Let me explain why you too should welcome sea vegetables into your diet.

For starters: alkaline-forming sea vegetables provide potent anti-inflammatory compounds and are high in protein and fiber, slowing fat absorption and thus promoting weight loss, healthy bowel movements, and stabilizing blood sugar levels to reduce cravings.

These jewels of the sea are loaded with minerals and trace elements, including calcium, magnesium, iron, potassium, iodine, manganese, chromium, and many more.

Iodine, for example, helps to stimulate an underactive thyroid. Magnesium works on underactive adrenals, by producing enzymes and energy needed to promote a healthy cascade of hormones. Most sea veggies are excellent sources of calcium and iron, which bodes well for bone health and maintaining energy levels.

Further, sea vegetation is currently being studied for its positive effects on: cancer prevention, cardiovascular health, detoxification, infection control, intestinal cleansing/healing, sexual health, thyroid balancing, weight loss, and wound healing.

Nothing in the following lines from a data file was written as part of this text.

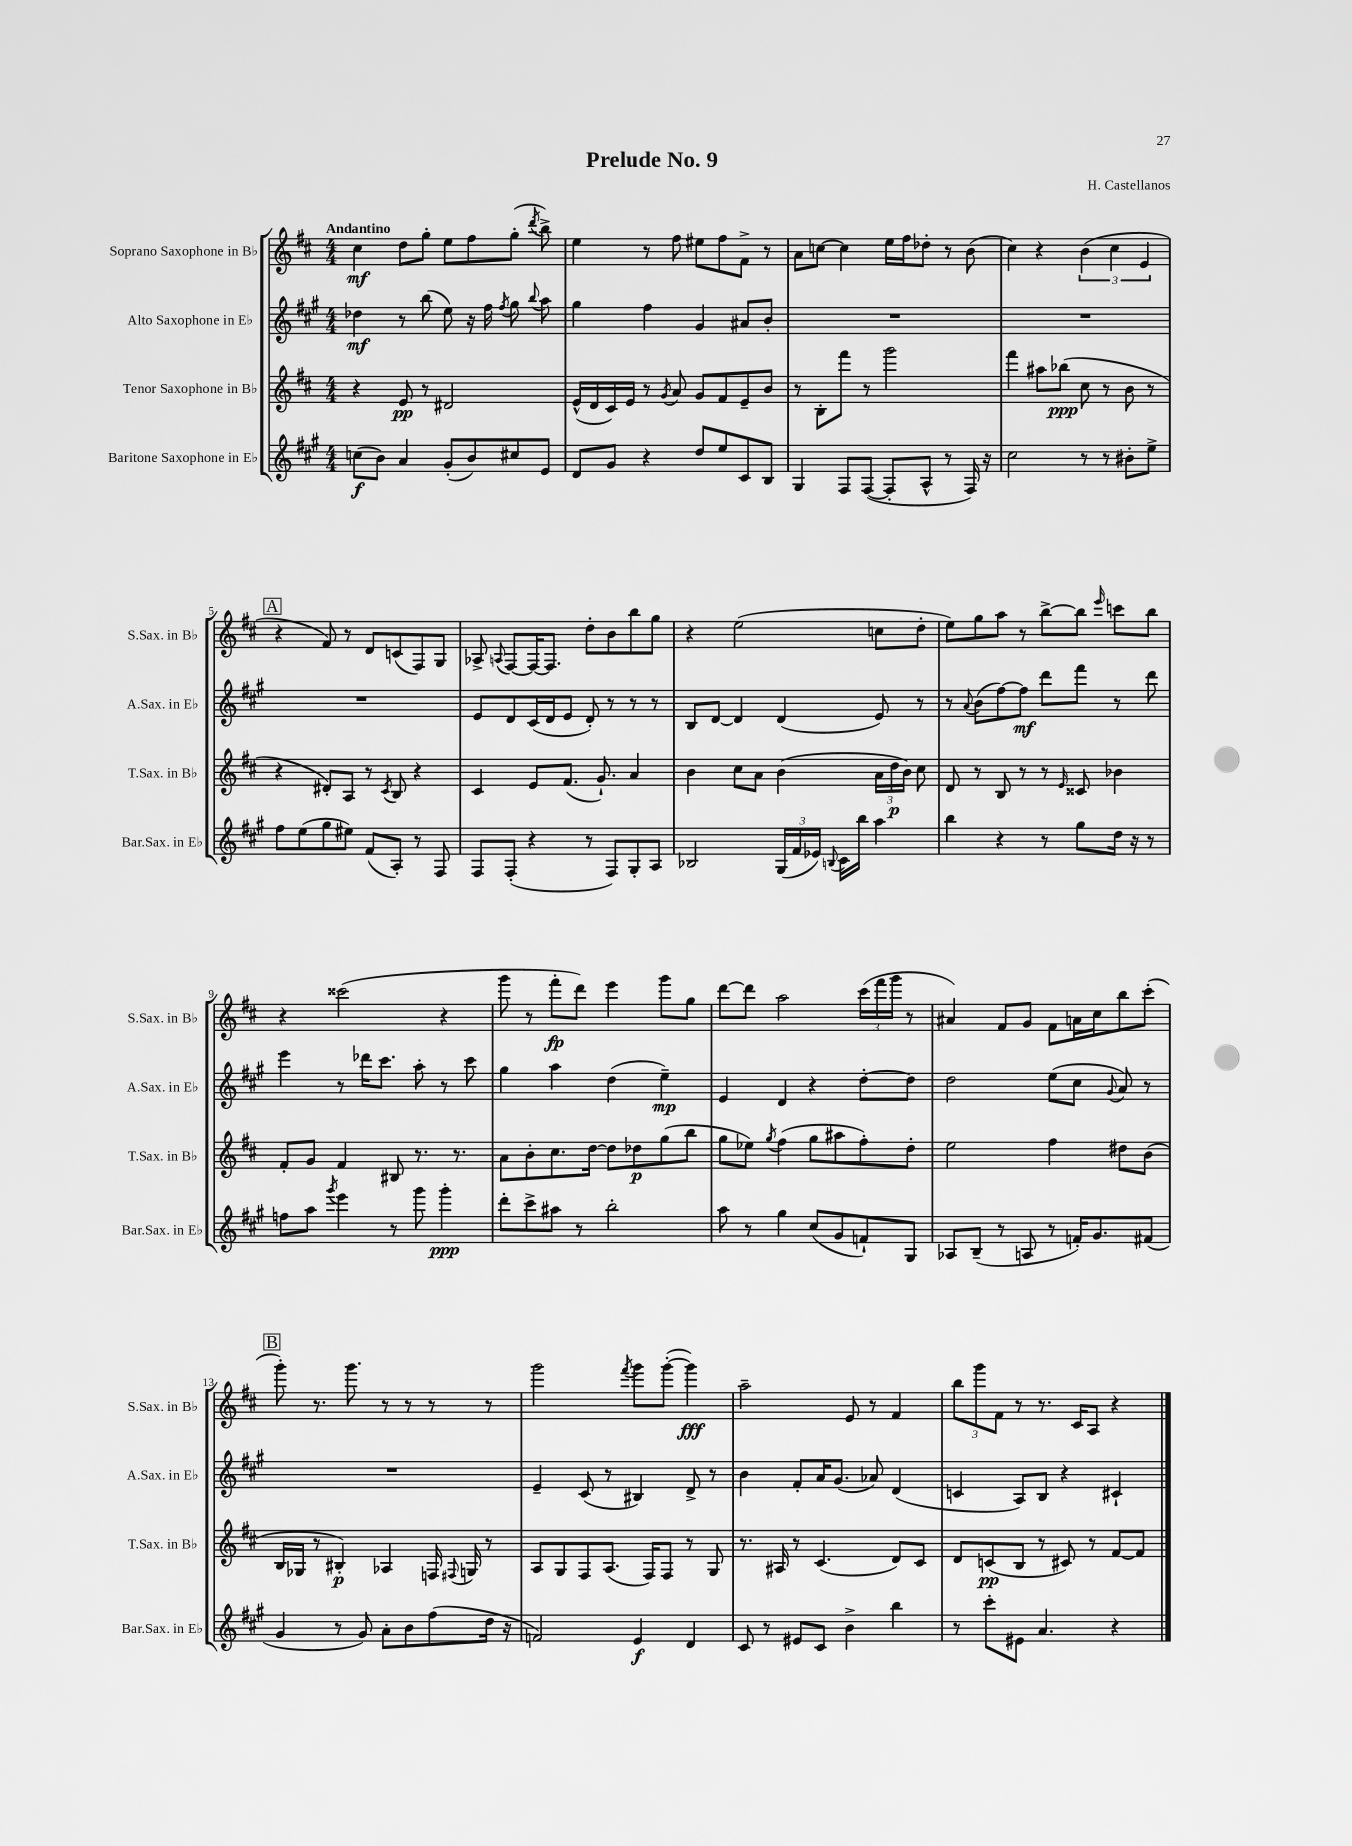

**kern	**kern	**kern	**kern
*staff4	*staff3	*staff2	*staff1
*clefG2	*clefG2	*clefG2	*clefG2
*k[f#c#g#]	*k[f#c#]	*k[f#c#g#]	*k[f#c#]
*M4/4	*M4/4	*M4/4	*M4/4
(8cc\L	4r	4dd-\	4cc#\
8b\J)	.	.	.
4a/	8e/	8r	8dd\L
.	8r	(8bb\	8gg'\J
(8g#'/L	2d#/	8ee\)	8ee\L
8b/)	.	16r	8ff#\
.	.	16ff#\	.
.	.	8qff#/	.
8cc#/	.	8gg#\	(8gg'\J
.	.	8qqbb/	8qddd/
8e/J	.	8aa\	8bb^\)
=	=	=	=
8d/L	(16e^^/LL	4gg#\	4ee\
.	16d/	.	.
8g#/J	16c#/)	.	.
.	16e/JJ	.	.
4r	8r	4ff#\	8r
.	8qg/	.	.
.	8a/	.	8ff#\
8dd/L	8g/L	4g#/	8ee#\L
8ee/	8f#/	.	8ff#\
8c#/	8e~/	8a#/L	8f#^\J
8B/J	8b/J	8b'/J	8r
=	=	=	=
4G#/	8r	1r	8a\L
.	8B'\L	.	[8cc\J
8F#/L	8fff#\J	.	4cc\]
([8F#/J	8r	.	.
8F#'/]L	2ggg\	.	16ee\LL
.	.	.	16ff#\J
8A^^/J	.	.	8dd-'\J
8r	.	.	8r
16F#/)	.	.	(8b\
16r	.	.	.
=	=	=	=
2cc#\	4fff#\	1r	4cc#\)
.	8aa#\L	.	4r
.	(8bb-\J	.	.
8r	8cc#\	.	(6b\
8r	8r	.	.
.	.	.	6cc#\
8b#'\L	8b\	.	.
.	.	.	6e/
8ee^\J	8r	.	.
=	=	=	=
8ff#\L	4r	1r	4r
(8ee\	.	.	.
8gg#\	8d#'/L)	.	8f#/)
8ee#\J)	8A/J	.	8r
(8f#/L	8r	.	8d/L
.	8qc#/	.	.
8A'/J)	8B/	.	(8c/
8r	4r	.	8F#/)
8F#/	.	.	8G/J
=	=	=	=
8F#/L	4c#/	8e/L	8A-^/
.	.	.	8qqA/
(8F#'/J	.	8d/	[8F#/L
4r	8e/L	(16c#/L	16F#/_K
.	.	16d/J	8.F#/]J
.	(8.f#/J	8e/J	.
8r	.	8d'/)	8dd'\L
.	8.g`/)	.	.
8F#/L)	.	8r	8b\
8G#'/	4a/	8r	8bb\
8A/J	.	8r	8gg\J
=	=	=	=
2B-/	4b\	8B/L	4r
.	.	[8d/J	.
.	8cc#\L	4d/]	(2ee\
.	8a\J	.	.
(24G#/LL	(4b\	(4d/	.
24f#/	.	.	.
24e-/JJ)	.	.	.
8qqB/	.	.	.
16c#\LL	.	.	.
16bb\JJ	.	.	.
4aa\	24a\LL	8e/)	8cc\L
.	24dd\	.	.
.	24b\JJ)	.	.
.	8cc#\	8r	8dd'\J
=	=	=	=
4bb\	8d/	8r	8ee\L)
.	.	8qqa/	.
.	8r	(8b\L	8gg\
4r	8B/	[8ff#\)	8aa\J
.	8r	8ff#\]J	8r
8r	8r	8ddd\L	[8bb^\L
.	16qqe/	.	.
8gg#\L	8c##/	8fff#\J	8bb\]J
.	.	.	16qqeee/
16dd\Jk	4b-\	8r	8ccc\L
16r	.	.	.
8r	.	8ddd\	8bb\J
=	=	=	=
8ff\L	8f#'/L	4eee\	4r
8aa\J	8g/J	.	.
8qggg#/	.	.	.
4eee\	4f#/	8r	(2ccc##\
.	.	16ddd-\LK	.
.	.	8.ccc#\J	.
8r	8B#/	.	.
8ggg#\	8.r	8aa'\	.
4ggg#'\	.	8r	4r
.	8.r	.	.
.	.	8ccc#\	.
=	=	=	=
8ddd'\L	8a\L	4gg#\	8ggg\
8ccc#^\	8b'\	.	8r
8aa#\J	8.cc#\	4aa\	8fff#'\L
8r	.	.	8ddd\J)
.	[16dd\Jk	.	.
2bb'\	8dd\]L	(4dd\	4eee\
.	8dd-\	.	.
.	(8gg\	4ee~\)	8ggg\L
.	8bb\J	.	8gg\J
=	=	=	=
8aa\	8gg\L	4e/	[8ddd\L
8r	8ee-\J)	.	8ddd\]J
.	8qgg/	.	.
4gg#\	(4ff#\	4d/	2aa\
(8cc#/L	8gg\L	4r	.
8g#/	8aa#\	.	.
8f`/)	8ff#'\)	[8dd'\L	(24ccc#\LL
.	.	.	24fff#\
.	.	.	24ggg\JJ
8G#/J	8dd'\J	8dd\]J	8r
=	=	=	=
8A-/L	2ee\	2dd\	4a#/)
(8B~/J	.	.	.
8r	.	.	8f#/L
8A/	.	.	8g/J
8r	4ff#\	(8ee\L	8f#\L
16f'/LK)	.	8cc#\J	16a\L
8.g#/	.	.	16cc#\J
.	.	8qqg#/	.
.	8dd#\L	8a/)	8bb\
(8f#/J	(8b\J	8r	(8ccc#'\J
=	=	=	=
4g#/	16B/LL	1r	8ggg'\)
.	16G-/JJ	.	.
.	8r	.	8.r
8r	4B#'/)	.	.
.	.	.	8.ggg\
8g#/)	.	.	.
8a'\L	4A-/	.	8r
8b\	.	.	8r
(8ff#\	16F/	.	8r
.	8qqF#/	.	.
.	16G/	.	.
16dd\Jk	8r	.	8r
16r	.	.	.
=	=	=	=
2f/)	8A/L	4e~/	2ggg\
.	8G/	.	.
.	8F#/	(8c#/	.
.	(8.A/J	8r	.
.	.	.	8qfff#/
4e/	.	4B#/)	8ggg\L
.	16F#/LK)	.	.
.	8F#/J	.	([8ggg'\J
4d/	8r	8d^/	4ggg\])
.	8G/	8r	.
=	=	=	=
8c#/	8.r	4b\	2aa~\
8r	.	.	.
.	16A#/	.	.
8e#/L	8r	8f#'/L	.
8c#/J	(4.c#/	16a/K	.
.	.	(8.g#/J	.
4b^\	.	.	8e/
.	.	8a-/)	8r
4bb\	8d/L)	(4d/	4f#/
.	8c#/J	.	.
=	=	=	=
8r	8d/L	4c/	12bb\L
.	.	.	12ggg\
8ccc#'\L	(8c/	.	.
.	.	.	12f#\J
8e#\J	8B/J	8A/L)	8r
4.a/	8r	8B/J	8.r
.	8c#/)	4r	.
.	.	.	16c#/LK
.	8r	.	8A/J
4r	[8f#/L	4c#`/	4r
.	8f#/]J	.	.
==	==	==	==
*-	*-	*-	*-
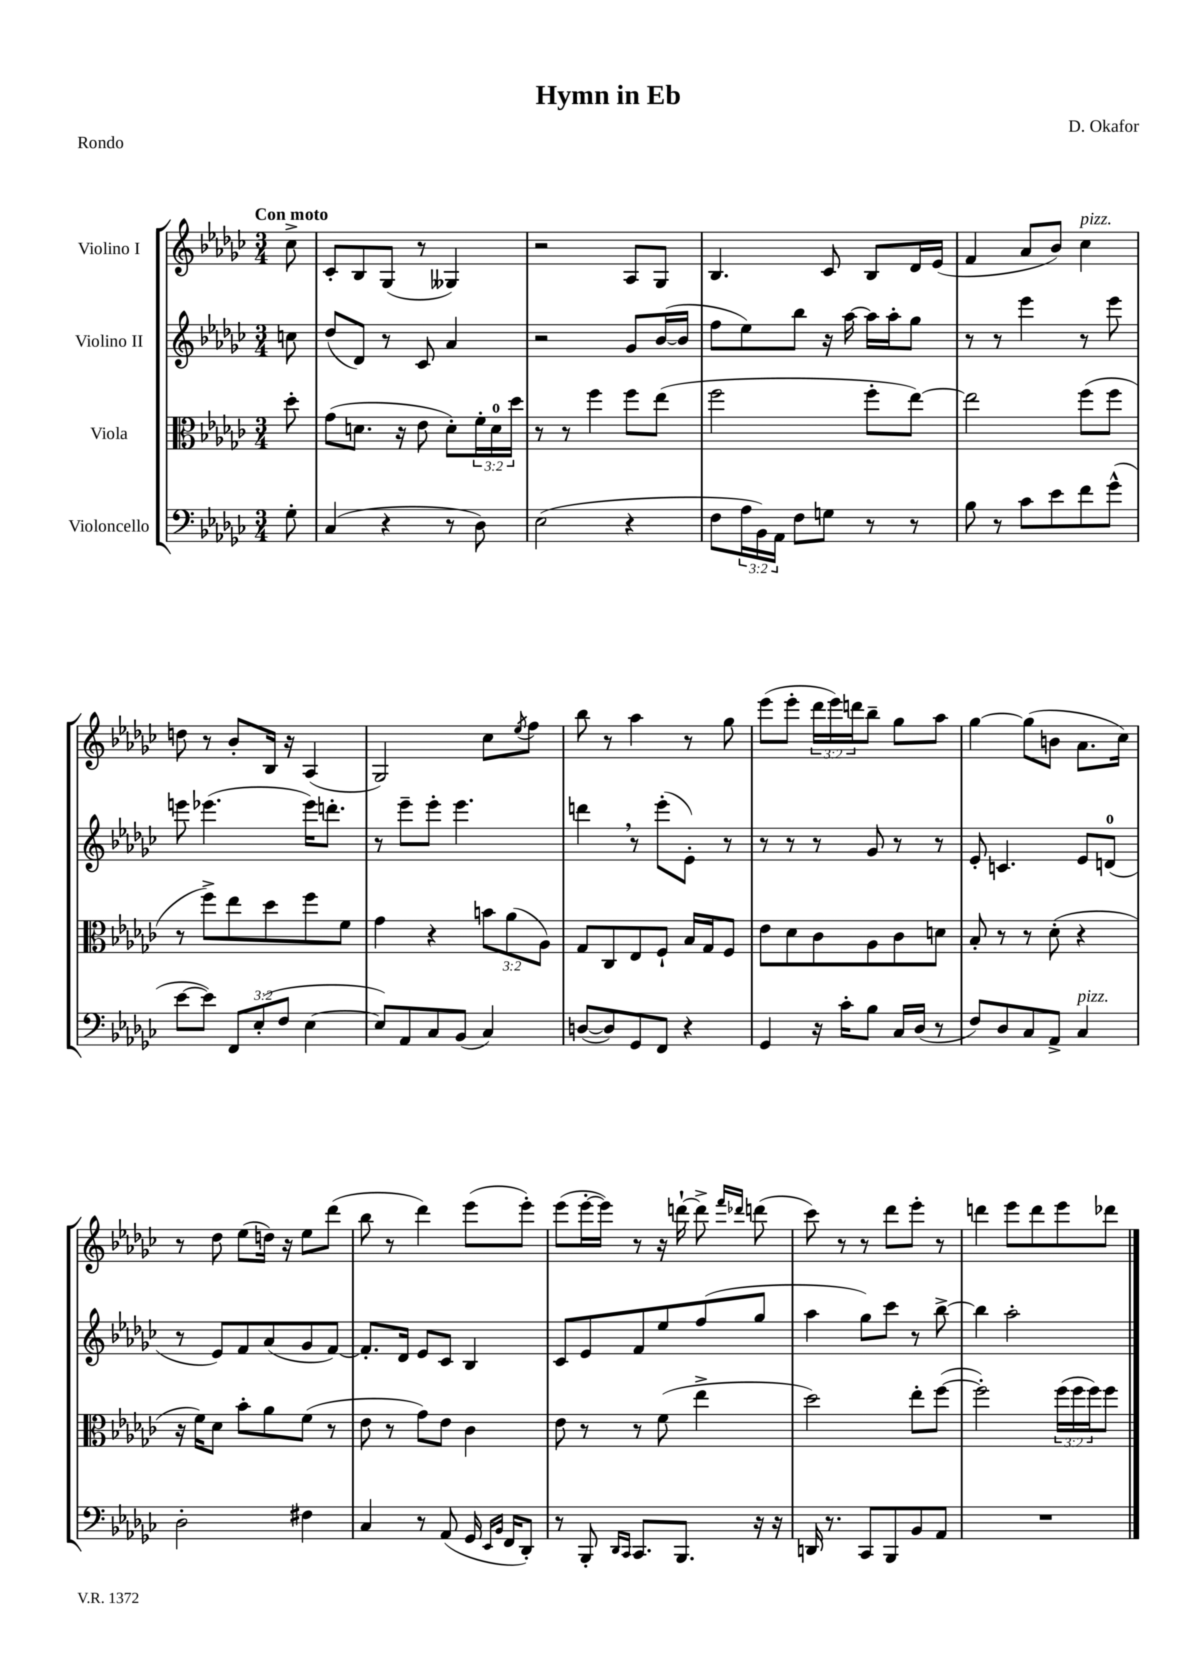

And if the above information hasn’t convinced you yet: all sea vegetables are dubbed as anti-aging and as good-for-you skin food – helping to provide clear skin with a glow, and gorgeous, lustrous hair.

To ease into the sea vegetable world, buy a package of dulse flakes and sprinkle a teaspoon over your next salad (taste as you add – it’s salty!). Or, pick up a packet of raw nori sheets and wrap around slivers of avocado, finely chopped raw carrot, celery and sweet onion, and top with tomato and alfalfa sprouts.


Note: Please make sure that your sea vegetable choices are high-quality and pollutant-free. Look for brands in natural foods stores that carefully source their products. A little homework is required!